Самым простым способом познания сложного духовного процесса погружения в пучину под названием «Прощай, речь» можно считать написанный Годаром синопсис: «Он и она – два мира, утративших связь друг с другом. Их единственный проводник – собака. Без слов животное транслирует любовь в оба конца, и эта слабая связь неожиданно крепнет. Но хватит ли ее, чтобы разжечь былые чувства?»
В картине появляются не двое, а несколько мужчин и женщин, которых объединяет собака (её сыграл пёс самого Ж.-Л. Г.) – главный свидетель и созерцатель происходящего вокруг. Этот не новый (обращение к фауне имело место в целом ряде картин режиссёра, в 1980-х он даже писал сценарий «Животные»), но и глубоко нетривиальный (как и всё остальное в работах Ж.-Л. Г.) приём является по сути изощрённым способом остранения (по В.Б. Шкловскому, «не приближения значения к нашему пониманию, а создания особого восприятия предмета, создания «вИдения» его, а не «узнавания»). Смотря на окружающую действительность с её короткой фейсбучной коллективной памятью «незамыленными» глазами собаки, Годар с одной стороны смеётся над миром, а с другой – опять же изощрённо намекает на выбор: либо мы начнём «шевелиться» и «чувствовать» (читай – понимать окружающую нас ситуацию и самостоятельно менять её в нужном направлении), либо, как один из героев картины, сидеть на унитазе и бессильно пытаться говорить об окружающем нас дерьме.

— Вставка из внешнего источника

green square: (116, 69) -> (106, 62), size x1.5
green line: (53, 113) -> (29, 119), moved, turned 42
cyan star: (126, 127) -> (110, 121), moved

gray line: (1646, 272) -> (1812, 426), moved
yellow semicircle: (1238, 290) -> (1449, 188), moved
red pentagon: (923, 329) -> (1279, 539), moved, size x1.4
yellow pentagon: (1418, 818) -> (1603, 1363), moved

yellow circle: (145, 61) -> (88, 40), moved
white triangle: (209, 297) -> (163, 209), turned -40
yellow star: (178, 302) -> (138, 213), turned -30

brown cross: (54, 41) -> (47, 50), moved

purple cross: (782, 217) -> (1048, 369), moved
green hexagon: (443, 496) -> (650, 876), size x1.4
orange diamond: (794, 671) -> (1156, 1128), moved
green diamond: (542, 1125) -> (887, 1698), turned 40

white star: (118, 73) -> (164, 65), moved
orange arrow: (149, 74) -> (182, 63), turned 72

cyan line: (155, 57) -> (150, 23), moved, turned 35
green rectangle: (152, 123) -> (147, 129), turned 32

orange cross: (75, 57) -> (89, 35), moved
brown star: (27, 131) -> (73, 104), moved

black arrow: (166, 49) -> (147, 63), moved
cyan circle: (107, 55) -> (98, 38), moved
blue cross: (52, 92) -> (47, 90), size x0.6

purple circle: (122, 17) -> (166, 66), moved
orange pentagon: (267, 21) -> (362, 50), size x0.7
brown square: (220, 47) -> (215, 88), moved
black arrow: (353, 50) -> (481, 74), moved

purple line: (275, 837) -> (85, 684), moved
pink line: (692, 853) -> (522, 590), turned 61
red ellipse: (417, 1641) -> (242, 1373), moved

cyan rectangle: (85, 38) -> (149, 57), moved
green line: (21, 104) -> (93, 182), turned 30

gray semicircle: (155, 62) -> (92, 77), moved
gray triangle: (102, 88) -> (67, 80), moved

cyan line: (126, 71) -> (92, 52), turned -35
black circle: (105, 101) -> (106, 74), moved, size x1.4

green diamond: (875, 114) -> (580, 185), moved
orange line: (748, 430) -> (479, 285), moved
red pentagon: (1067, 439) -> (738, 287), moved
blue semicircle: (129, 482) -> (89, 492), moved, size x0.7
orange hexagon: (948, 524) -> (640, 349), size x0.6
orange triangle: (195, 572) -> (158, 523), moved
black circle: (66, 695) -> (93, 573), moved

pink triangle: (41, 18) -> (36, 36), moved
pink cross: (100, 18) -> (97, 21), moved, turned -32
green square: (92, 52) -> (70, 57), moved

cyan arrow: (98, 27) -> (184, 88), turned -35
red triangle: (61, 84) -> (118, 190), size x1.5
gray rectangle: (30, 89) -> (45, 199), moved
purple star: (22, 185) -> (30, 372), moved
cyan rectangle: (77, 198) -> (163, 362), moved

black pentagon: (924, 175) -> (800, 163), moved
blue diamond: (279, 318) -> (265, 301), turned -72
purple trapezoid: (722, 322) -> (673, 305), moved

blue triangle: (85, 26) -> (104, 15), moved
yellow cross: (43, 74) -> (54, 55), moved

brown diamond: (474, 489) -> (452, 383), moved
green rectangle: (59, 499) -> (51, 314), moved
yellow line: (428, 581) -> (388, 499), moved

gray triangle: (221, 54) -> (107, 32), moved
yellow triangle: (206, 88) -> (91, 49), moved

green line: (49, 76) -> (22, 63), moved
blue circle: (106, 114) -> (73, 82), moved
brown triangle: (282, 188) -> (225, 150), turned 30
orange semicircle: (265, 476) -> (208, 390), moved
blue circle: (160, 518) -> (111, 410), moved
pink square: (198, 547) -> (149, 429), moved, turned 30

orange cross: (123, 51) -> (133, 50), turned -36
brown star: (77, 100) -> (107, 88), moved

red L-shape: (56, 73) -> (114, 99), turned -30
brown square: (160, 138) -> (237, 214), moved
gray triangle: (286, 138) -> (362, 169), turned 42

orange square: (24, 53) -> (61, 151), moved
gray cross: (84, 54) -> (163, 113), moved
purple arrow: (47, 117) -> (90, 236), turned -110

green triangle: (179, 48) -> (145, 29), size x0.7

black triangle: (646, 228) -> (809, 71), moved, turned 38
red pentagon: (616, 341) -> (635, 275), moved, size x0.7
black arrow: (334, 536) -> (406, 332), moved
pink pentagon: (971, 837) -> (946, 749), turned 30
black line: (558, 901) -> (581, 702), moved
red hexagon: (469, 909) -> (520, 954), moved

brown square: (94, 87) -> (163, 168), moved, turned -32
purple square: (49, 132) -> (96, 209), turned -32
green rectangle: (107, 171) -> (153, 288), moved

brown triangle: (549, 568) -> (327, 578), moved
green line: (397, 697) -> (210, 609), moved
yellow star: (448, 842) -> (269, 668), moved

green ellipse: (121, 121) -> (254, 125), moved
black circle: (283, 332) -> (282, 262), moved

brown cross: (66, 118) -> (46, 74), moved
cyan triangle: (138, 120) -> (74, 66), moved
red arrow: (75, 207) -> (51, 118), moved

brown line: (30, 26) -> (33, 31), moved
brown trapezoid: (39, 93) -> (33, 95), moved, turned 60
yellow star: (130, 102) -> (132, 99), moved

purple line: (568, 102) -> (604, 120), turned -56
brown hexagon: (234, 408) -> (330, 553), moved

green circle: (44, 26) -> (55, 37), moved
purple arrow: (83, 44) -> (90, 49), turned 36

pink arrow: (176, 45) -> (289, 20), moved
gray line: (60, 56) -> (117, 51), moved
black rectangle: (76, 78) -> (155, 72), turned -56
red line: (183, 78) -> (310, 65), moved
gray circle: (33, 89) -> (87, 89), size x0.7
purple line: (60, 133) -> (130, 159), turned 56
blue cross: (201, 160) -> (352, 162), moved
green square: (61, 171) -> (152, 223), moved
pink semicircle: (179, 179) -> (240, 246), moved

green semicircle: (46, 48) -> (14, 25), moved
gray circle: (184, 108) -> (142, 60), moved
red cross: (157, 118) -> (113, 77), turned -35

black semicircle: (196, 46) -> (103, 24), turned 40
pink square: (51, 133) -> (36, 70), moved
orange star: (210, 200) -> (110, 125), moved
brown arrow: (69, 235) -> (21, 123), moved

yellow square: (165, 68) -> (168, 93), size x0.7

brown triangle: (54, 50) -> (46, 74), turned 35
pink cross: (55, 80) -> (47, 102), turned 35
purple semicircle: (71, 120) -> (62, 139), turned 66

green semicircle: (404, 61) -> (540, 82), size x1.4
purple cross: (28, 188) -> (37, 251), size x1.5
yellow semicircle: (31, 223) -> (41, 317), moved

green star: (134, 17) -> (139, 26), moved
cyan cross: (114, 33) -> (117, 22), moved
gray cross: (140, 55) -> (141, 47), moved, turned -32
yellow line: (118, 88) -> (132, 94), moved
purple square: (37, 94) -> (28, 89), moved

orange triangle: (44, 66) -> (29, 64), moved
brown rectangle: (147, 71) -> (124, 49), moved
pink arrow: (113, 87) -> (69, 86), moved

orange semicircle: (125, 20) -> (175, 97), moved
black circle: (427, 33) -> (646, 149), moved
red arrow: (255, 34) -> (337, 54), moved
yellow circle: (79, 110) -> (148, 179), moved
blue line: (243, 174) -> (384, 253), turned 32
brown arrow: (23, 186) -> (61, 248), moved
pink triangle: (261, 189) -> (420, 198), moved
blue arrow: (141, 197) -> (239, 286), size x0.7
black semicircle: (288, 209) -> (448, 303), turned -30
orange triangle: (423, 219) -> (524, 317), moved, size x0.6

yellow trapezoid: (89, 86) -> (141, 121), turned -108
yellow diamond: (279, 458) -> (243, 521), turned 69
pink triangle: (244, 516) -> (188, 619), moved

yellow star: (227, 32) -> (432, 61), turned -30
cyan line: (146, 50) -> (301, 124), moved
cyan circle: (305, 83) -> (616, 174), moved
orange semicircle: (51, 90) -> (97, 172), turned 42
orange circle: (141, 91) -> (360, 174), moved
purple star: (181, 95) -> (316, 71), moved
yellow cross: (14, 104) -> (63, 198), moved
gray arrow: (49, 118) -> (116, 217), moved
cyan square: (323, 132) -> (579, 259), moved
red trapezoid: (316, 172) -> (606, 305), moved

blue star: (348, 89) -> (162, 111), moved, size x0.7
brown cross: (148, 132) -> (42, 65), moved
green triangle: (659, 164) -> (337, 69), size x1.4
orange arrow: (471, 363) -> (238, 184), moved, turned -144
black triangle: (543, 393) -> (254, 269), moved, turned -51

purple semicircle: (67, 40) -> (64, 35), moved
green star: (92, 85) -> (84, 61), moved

Существует и совсем другой подход к пониманию Годара: он вовсе не говорит о каких-то серьёзных вещах, прощаясь не столько с речью, сколько со здравым смыслом, а его новый фильм – «нечто среднее между футболом, сионизмом и хлебной выпечкой». Эту мысль принять проще, поскольку теперь 84-летний классик может всё. Сними он, к примеру, «Чёрный квадрат» Малевича и представь статичное часовое видео, завороженные эпигоны примут и этот экивок Ж.-Л. Г. за чистую монету.
Ещё в 1966 году, в «левацкий период» режиссёра, Ситуационистский интернационал критиковал Годара примерно по этой же линии: «Повторяемые из фильма в фильм нескладные глупости автоматически воспринимается как захватывающие новации. Никакому толкованию эти новации не поддаются; годаровские обожатели потребляют их так же беспорядочно и безапелляционно, как Годар их порождает – поскольку признают в них последовательное выражение субъективности».
Уподобившись советским критикам 1930-х, работы режиссёра (особенно последние) вообще можно причислить к епархии «формалистического трюкачества». Правда, даже нарочитый «формализм» иногда выстреливает посильнее «Фауста» Гёте. Тот же «Чёрный квадрат» – «монументальная надгробная плита на могиле всей современной культуры постмодернизма – культуры потребления», как точно выразился один мой товарищ. А уж «Прощай, речь» – целый гейзер смыслов, черпаемых зрителями-интерпретаторами, в ходе просмотра становящихся соавторами интеллектуального каркаса картины.